----- Data supplied

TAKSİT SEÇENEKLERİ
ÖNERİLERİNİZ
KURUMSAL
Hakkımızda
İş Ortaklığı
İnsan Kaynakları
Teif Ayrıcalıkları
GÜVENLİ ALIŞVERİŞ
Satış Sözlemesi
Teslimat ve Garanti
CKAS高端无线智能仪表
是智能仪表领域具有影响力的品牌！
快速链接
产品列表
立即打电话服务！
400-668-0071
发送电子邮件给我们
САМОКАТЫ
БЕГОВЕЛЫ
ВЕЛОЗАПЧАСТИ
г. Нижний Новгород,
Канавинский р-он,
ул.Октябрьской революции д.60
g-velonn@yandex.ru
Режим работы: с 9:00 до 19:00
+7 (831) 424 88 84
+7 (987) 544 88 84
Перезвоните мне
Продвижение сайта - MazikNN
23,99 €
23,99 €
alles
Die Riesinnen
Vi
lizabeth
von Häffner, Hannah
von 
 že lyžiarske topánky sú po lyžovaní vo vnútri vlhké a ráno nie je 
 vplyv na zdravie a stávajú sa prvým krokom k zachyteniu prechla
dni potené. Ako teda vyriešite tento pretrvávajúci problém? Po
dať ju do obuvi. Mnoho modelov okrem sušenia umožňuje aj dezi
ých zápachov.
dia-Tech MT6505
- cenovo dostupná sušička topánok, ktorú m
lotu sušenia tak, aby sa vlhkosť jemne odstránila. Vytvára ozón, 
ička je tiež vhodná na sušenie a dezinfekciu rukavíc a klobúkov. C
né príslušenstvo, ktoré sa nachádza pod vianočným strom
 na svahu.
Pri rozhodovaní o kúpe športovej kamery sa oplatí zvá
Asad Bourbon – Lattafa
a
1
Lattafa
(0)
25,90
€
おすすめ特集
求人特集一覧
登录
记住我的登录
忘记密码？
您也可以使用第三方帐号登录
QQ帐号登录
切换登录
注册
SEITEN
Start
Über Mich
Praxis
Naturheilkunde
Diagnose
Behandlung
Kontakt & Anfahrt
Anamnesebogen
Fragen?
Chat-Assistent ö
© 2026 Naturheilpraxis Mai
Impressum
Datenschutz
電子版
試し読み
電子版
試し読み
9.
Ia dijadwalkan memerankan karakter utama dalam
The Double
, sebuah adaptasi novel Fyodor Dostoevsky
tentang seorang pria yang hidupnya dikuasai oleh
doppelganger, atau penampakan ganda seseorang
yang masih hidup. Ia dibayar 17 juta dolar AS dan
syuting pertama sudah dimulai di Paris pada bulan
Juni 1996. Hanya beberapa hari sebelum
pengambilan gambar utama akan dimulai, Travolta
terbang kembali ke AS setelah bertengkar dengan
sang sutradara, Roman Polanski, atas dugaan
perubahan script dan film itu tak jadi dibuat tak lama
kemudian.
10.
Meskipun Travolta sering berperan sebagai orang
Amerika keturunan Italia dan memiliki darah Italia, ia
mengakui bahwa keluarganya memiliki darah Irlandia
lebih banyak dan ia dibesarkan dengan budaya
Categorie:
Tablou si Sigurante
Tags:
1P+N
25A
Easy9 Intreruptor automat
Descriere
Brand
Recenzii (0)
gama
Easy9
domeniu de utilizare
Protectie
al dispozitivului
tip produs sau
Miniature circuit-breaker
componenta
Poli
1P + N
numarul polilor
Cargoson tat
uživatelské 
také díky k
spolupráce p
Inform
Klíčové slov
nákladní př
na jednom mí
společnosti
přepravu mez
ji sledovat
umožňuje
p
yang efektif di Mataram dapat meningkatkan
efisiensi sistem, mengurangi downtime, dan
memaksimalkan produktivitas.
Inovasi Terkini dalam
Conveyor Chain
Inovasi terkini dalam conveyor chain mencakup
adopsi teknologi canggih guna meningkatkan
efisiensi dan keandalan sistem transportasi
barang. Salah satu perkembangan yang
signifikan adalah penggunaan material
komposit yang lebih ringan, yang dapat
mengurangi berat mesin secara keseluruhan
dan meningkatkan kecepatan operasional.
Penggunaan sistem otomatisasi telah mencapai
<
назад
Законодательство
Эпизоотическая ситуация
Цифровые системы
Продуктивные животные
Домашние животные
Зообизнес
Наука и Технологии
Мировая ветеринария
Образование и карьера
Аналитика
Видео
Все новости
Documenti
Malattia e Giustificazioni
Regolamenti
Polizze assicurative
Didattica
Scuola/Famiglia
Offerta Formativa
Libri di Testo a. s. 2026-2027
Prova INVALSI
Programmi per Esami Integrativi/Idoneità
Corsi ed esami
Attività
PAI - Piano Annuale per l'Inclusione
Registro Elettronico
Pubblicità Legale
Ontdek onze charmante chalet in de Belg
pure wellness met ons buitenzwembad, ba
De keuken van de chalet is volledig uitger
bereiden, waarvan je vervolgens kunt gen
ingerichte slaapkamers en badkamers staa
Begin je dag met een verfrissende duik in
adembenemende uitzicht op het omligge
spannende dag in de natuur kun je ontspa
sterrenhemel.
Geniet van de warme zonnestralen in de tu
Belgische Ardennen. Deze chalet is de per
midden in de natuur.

----------

Directions
Update the items from the first line up to and including the line with "Перезвоните мне" by changing "Режим работы" to "Часы работы" and leaving everything else as it is.

Result
TAKSİT SEÇENEKLERİ
ÖNERİLERİNİZ
KURUMSAL
Hakkımızda
İş Ortaklığı
İnsan Kaynakları
Teif Ayrıcalıkları
GÜVENLİ ALIŞVERİŞ
Satış Sözlemesi
Teslimat ve Garanti
CKAS高端无线智能仪表
是智能仪表领域具有影响力的品牌！
快速链接
产品列表
立即打电话服务！
400-668-0071
发送电子邮件给我们
САМОКАТЫ
БЕГОВЕЛЫ
ВЕЛОЗАПЧАСТИ
г. Нижний Новгород,
Канавинский р-он,
ул.Октябрьской революции д.60
g-velonn@yandex.ru
Часы работы: с 9:00 до 19:00
+7 (831) 424 88 84
+7 (987) 544 88 84
Перезвоните мне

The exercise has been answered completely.